War for talent
This is a great expression and neatly sums up the skills shortages in the UK and the need for businesses to ‘go to war’ to find and attract talent for their businesses. I can’t remember when it was first used but it must have been in the noughties (or earlier) and has since shown no signs of relenting.
Whilst many articles are written about the war for talent and how businesses need to put recruitment as their number one priority, it doesn’t always feel that way with clients. We, and the candidates, do understand that line managers and directors have a business to run but you do wonder sometimes if the client does indeed understand that there is a war for talent out there! Long delays in decision making, periods of no communication and job offers with unattractive salaries and terms are quite usual.
Some even suggest that all you have to do is talk to (or email) a few candidates (off a database naturally, or from a competitor via LinkedIn) and they will be lining up to join their firm! Some are more clued up and realise that even if we find a scarce candidate their current employer will not let them go that easily as they will then be back in the war for talent themselves.
So, does the war for talent mean that you need to do things to find and attract talent that you wouldn’t do in peacetime? Aggressive searching, overinflated salaries and benefits, signing on fees, kidnap and extortion? Perhaps not.

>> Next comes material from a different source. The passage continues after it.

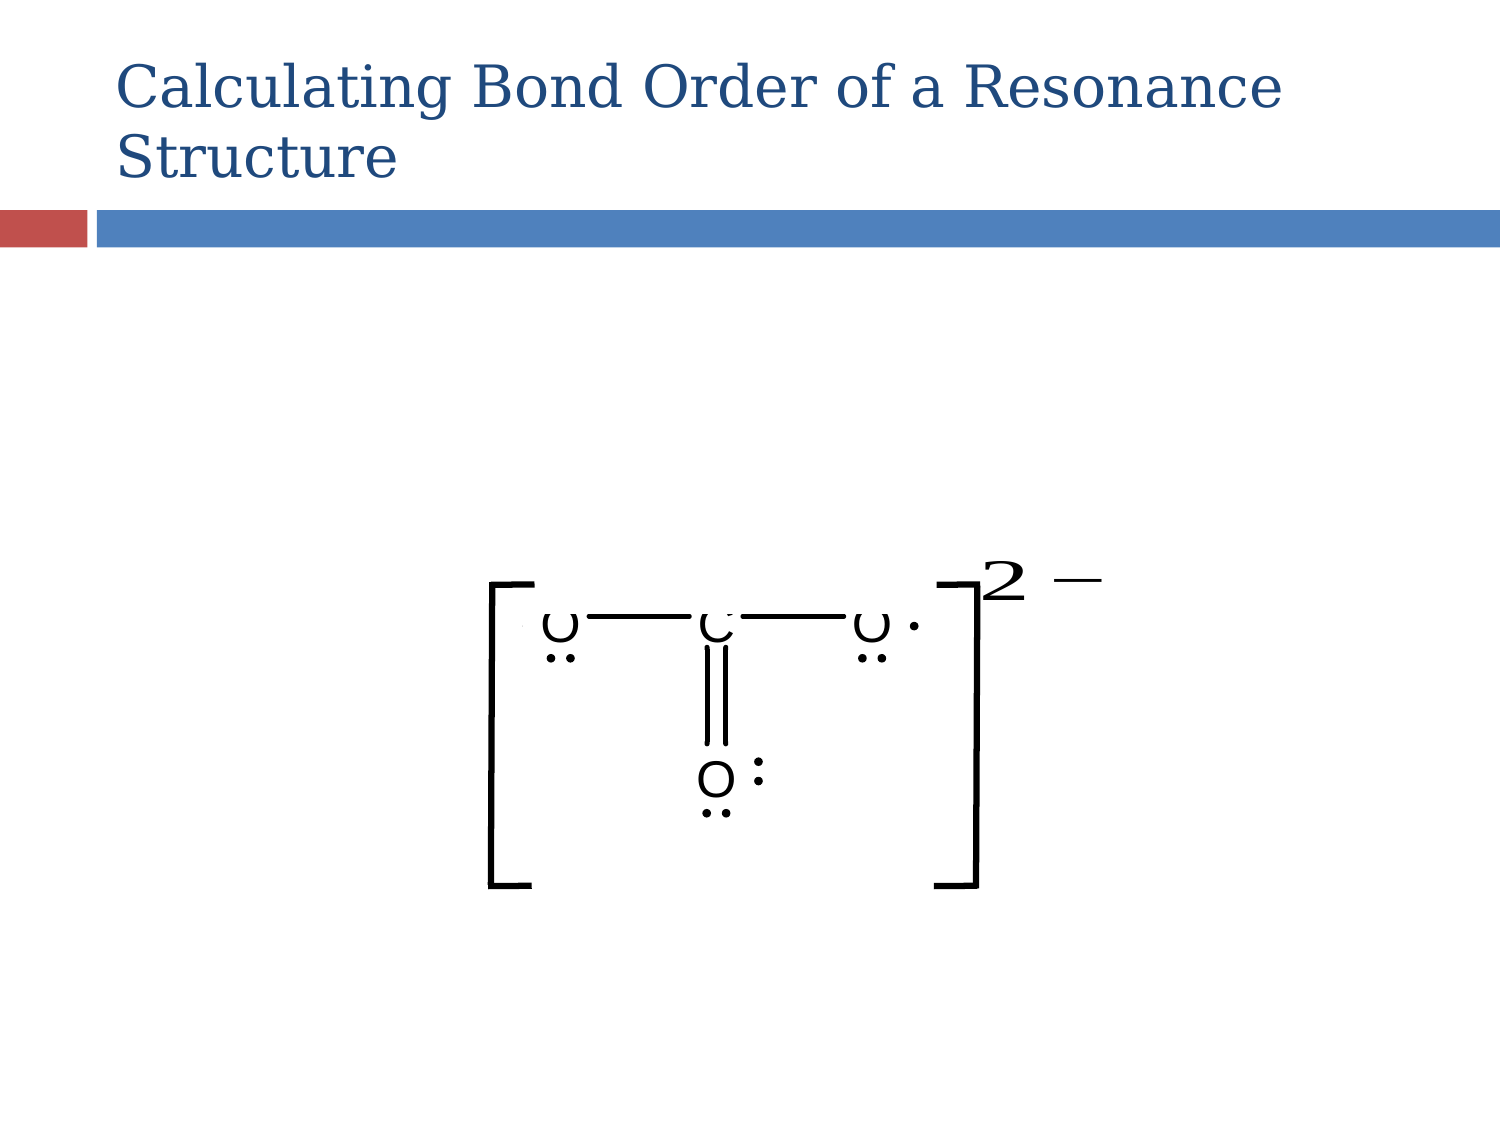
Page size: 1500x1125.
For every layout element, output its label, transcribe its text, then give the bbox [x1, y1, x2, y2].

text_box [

But you do need to realise that it is not just about recruiting talent but also keeping it within your business which is a long term project. When you find them you need to train them in your ways, familiarise them with the business and hope that you get a payback before they leave to further their career (or join a competitor). Some reports recently have suggested this might be four to eight years for a star graduate.
In todays, fast moving business world, can we afford that time? More importantly, are the aspirations and offerings of a company matching those of the candidates? War for talent indeed.